To be done:
List every hiding place that the passage about street boys below names as somewhere the boys find to hide.

The term “street boy” is really a misnomer. They do not live on the streets like an adult homeless person. These boys exist by hiding. They find a place in a drainage ditch or a sewer, a dark corner or a rooftop – any place that they can hide away in some relative safety. They only appear out of their hiding places when they need food. They do not come out to walk the streets for pleasure, because as they say, “El muerte me espera en cada esquina.” Death awaits me at every corner.

They are not street boys. The street to them is not their home. They have no home. They can only exist by hiding. When they need food, they will come out. They must do something to get food.

There are basically two methods by which the street boys can exist. They can steal, or they can prostitute themselves. They do not snatch a watch because they want a watch. They steal it because they can trade it for food. When they get food, they also try to buy some glue. They put the glue in a little piece of plastic and cover their mouths and nose so that they can breathe the fumes. “Con eso me borra,” they say. With this, I am erased.

Most of these street boys are the results of abusive homes. Almost none know who their father is. Most were turned out by their mother when a new man has moved into the house and did not want to put up with all of the kids around. It is the boys who are put to the streets. The girls are not so quickly turned out by the mother because the mother sees herself in her little girls. She knows the dangers that lie on the streets and she harbors a hope that her little girl can grow up to have a better life. If anyone can survive, she thinks, it will be the boy. So it is the boys who are rejected.

Strangely, the boys of the street do not blame their mothers for this. They blame themselves. Like Pedro, they have come to believe that they are bad people, and bad people do not deserve anything else. When asked what was the hardest moment of their life, they will not talk about being rejected by their mother.

“The most difficult moment is when I have to think,” they will say. To think is mental anguish and torture, so for this they get the glue. “With this, I am erased.”

Stealing is the preferred method of existence on the street. The other is far worse. It is by selling oneself for sex. To exist by stealing, however, a boy must be able to run. He must be old enough and healthy enough to outrun his pursuer. A boy of four who is turned out on the street has almost no chance of survival. It is no insignificant matter that Pedro was still alive long enough to grow into a young adult, but the price had been very great.

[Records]
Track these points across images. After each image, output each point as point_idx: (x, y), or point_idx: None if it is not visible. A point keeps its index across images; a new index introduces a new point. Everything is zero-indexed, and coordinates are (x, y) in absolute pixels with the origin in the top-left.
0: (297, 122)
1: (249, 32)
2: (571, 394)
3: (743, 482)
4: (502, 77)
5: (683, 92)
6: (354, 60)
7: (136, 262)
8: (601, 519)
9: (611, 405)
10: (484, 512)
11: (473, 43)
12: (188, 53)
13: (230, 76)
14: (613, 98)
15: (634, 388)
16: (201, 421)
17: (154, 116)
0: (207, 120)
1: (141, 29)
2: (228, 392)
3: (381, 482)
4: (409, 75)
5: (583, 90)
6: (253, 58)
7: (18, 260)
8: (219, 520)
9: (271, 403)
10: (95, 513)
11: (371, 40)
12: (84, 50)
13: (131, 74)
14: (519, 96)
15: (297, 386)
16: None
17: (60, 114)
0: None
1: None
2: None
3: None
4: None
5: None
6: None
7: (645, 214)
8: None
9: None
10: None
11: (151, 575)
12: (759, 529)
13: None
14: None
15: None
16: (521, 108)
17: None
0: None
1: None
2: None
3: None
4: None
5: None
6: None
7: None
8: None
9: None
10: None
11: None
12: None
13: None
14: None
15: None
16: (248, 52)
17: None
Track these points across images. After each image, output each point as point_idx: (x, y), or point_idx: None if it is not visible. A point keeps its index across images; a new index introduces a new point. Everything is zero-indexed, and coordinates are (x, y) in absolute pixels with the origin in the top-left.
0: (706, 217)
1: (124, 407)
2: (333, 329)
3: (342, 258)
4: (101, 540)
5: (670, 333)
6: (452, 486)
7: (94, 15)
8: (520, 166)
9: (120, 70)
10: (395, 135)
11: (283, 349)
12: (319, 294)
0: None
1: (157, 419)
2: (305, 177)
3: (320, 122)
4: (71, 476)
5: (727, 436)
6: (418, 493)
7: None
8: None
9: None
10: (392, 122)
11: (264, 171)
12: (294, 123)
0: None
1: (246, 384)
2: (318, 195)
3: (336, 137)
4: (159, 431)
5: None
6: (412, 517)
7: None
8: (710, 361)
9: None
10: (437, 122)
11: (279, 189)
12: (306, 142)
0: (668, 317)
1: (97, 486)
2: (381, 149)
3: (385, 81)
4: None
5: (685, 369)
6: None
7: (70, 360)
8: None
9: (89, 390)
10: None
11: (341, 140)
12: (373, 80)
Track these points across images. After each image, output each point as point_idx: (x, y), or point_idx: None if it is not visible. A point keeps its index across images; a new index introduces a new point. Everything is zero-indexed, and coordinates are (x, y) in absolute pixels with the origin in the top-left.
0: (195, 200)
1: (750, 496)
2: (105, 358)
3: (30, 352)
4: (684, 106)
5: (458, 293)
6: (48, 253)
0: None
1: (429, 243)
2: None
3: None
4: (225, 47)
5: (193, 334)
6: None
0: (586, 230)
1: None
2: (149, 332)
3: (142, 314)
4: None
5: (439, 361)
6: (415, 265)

Correct output:
- a drainage ditch
- a sewer
- a dark corner
- a rooftop